The apparent paradoxes (of logic or probability) can be resolved by framing the questions clearly and carefully.
The following analysis is motivated by the idea of defending an answer: when a test-taker can exhibit a possible state of affairs (consistent with all available information) in which their answer indeed is correct, then it should be marked as correct. Equivalently, an answer is incorrect when no such defense exists; it is considered correct otherwise. This models the usual interactions between (benevolent, rational) graders and (rational) test-takers :-). The apparent paradox is resolved by exhibiting multiple such defenses for the second question, only one of which could apply in any instance.
I will take the meaning of "random" in these questions in a conventional sense: to model a random choice of answer, I will write each answer on a slip of paper ("ticket") and put it in a box: that will be four tickets total. Drawing a ticket out of the box (after carefully and blindly shuffling the box's contents) is a physical model for a "random" choice. It motivates and justifies a corresponding probability model.
Now, what does it mean to "be correct"? In my ignorance, I will explore all possibilities. In any case, I take it as definite that zero, one, or even more of the tickets may be "correct." (How might I know? I simply consult the grading sheet!) I will mark the "correct" answers as such by writing the value $1$ on each correct ticket and writing $0$ on the others. That's routine and should not be controversial.
An obvious but important thing to notice is that the rule for writing $0$ or $1$ must be based solely on the answer written on each ticket: mathematically, it is a mapping (or reassignment) sending the set of listed answers ($\{.25, .50, .60\}$ in both questions) into the set $\{0,1\}$. This rule is needed for self-consistency.
Let's turn to the probabilistic element of the question: by definition, the chance of being correct, under a random drawing of tickets, is the expectation of the values with which they have been marked. The expectation is computed by summing the values on the tickets and dividing that by their total number. It will therefore be either $0$, $.25$, $.50$, $.75$, or $1$.
A marking will make sense provided that only the tickets whose answers equal the expectation are marked with $1$s. This also is a self-consistency requirement. I claim that this is the crux of the matter: to find and interpret the markings that make sense. If there are none, then the question itself can be branded as being meaningless. It there is a unique marking, then there will be no controversy. Only if two or more markings make sense will there be any potential difficulty.

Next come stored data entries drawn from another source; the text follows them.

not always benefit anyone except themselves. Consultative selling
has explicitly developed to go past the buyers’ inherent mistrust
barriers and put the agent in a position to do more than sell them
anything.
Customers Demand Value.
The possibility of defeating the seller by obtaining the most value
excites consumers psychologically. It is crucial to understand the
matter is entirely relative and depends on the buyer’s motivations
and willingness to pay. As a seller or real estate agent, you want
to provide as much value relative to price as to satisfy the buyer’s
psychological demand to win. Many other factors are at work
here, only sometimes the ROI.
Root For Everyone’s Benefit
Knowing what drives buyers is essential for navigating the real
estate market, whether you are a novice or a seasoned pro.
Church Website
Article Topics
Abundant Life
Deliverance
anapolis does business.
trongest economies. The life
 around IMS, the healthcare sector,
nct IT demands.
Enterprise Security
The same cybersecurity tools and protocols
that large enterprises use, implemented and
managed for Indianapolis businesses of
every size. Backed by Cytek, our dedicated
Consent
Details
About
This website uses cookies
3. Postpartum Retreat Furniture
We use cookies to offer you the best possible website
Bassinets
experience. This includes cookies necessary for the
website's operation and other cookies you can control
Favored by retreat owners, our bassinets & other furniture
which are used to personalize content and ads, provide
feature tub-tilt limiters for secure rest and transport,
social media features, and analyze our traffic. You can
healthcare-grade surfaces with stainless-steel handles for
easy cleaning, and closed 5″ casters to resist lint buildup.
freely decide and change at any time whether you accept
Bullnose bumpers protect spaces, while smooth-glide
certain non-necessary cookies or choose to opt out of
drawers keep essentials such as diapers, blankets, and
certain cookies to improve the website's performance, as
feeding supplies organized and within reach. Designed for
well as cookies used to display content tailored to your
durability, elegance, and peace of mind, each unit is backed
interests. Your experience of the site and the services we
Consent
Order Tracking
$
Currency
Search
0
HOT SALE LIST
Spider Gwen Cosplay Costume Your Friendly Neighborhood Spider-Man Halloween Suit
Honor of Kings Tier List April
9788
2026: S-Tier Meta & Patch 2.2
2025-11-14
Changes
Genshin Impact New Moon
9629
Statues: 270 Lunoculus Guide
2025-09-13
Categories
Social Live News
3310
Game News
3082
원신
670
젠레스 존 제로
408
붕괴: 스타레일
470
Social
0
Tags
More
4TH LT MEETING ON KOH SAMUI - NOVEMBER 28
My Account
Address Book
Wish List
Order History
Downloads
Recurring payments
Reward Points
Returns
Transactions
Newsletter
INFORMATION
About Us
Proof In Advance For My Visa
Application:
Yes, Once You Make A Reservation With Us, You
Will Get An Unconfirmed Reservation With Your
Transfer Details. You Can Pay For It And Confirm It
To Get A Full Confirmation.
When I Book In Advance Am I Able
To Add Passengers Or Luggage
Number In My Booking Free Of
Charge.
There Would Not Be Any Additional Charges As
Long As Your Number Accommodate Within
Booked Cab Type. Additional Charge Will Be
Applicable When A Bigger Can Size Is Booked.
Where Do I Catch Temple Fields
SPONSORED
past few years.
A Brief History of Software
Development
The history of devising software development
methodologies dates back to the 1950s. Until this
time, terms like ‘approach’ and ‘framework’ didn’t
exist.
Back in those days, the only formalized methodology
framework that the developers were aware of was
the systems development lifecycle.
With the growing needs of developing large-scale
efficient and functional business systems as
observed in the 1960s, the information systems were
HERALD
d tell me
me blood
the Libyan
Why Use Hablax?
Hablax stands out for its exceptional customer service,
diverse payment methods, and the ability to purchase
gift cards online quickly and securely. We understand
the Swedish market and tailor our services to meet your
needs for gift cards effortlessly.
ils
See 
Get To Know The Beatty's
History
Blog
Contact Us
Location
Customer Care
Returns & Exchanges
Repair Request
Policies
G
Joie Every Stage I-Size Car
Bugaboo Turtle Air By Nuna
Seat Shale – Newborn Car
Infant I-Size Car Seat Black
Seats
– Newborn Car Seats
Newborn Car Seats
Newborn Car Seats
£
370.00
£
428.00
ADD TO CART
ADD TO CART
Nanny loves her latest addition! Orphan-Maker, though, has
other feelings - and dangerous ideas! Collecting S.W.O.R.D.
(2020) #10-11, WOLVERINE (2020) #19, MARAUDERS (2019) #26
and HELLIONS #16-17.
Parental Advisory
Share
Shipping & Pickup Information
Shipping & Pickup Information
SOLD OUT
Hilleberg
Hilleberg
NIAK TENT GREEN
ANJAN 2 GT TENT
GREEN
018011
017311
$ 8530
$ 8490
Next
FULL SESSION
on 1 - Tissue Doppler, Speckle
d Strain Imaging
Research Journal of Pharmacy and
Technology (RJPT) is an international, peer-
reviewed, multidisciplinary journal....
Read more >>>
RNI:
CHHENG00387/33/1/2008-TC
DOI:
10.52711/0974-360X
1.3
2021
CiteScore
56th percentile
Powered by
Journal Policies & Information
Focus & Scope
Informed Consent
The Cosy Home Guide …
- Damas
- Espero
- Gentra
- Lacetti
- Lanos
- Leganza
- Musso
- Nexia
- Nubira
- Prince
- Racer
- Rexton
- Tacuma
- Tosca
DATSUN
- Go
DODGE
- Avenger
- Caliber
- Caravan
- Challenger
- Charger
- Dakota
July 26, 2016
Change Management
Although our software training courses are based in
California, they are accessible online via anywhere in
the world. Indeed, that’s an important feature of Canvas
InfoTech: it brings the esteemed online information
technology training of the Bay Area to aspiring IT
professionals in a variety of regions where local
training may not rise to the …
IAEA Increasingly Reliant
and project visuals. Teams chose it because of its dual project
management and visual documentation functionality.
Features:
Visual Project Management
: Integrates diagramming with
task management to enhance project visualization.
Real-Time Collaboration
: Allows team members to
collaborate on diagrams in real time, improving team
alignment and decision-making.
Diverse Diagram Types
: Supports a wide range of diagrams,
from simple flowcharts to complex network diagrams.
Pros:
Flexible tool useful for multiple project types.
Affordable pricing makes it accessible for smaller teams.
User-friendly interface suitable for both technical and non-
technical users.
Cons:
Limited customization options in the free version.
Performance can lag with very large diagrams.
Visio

Which markings make sense?
We don't even need to make an exhaustive search. In the first question, the expectations listed on the tickets are 25%, 50% and 60%. The latter is impossible with four tickets. The first would require exactly one ticket to be marked; the second, two tickets. That gives at most $3+3=6$ possible markings to explore. The only marking that makes sense puts $0$s on each ticket. For this marking, the expectation is $(0+0+0+0)/4 = 0$. That justifies the stated answer to the first question. (Arguably, the sole correct response to the first question is not to select any answer!)
In the second question, the same answers appear and once again there are six markings to explore. This time, three markings are self-consistent. I tabulate them:
Solution 1 Solution 2 Solution 3
Ticket Answer Mark Ticket Answer Mark Ticket Answer Mark
A 50% 1 A 50% 0 A 50% 0
B 25% 0 B 25% 1 B 25% 0
C 60% 0 C 60% 0 C 60% 0
D 50% 1 D 50% 0 D 50% 0
Therefore, there are three distinct possible definitions of "correct" in the second problem, leading to either A or D being correct (in solution 1) or only B being correct (in solution 2), or none of the answers being correct (in solution 3).
One way to interpret this state of affairs is that for each of the answers A, B, and D, there exists at least one way of marking the tickets that makes those answers correct. This does not imply that all three are simultaneously correct: they couldn't be, because $.25 \ne .50$. If you were the grader of the test, then if you marked any of A, B, or D correct, then you would not get an argument from the test-taker; but if you marked any of them incorrect, the test-taker would have a legitimate basis to dispute your scoring: they would invoke either solution 1 or solution 2. Indeed, if a test-taker refused to answer the question, solution 3 would give them a legitimate basis to argue that their non-response ought to get full credit, too!
In summary, this analysis addresses the second part of the question by concluding that any of the following responses to question 2 should be marked correct because each of them are defensible: A, B, D, A and D, and nothing. No other response can be defended and therefore would not be correct.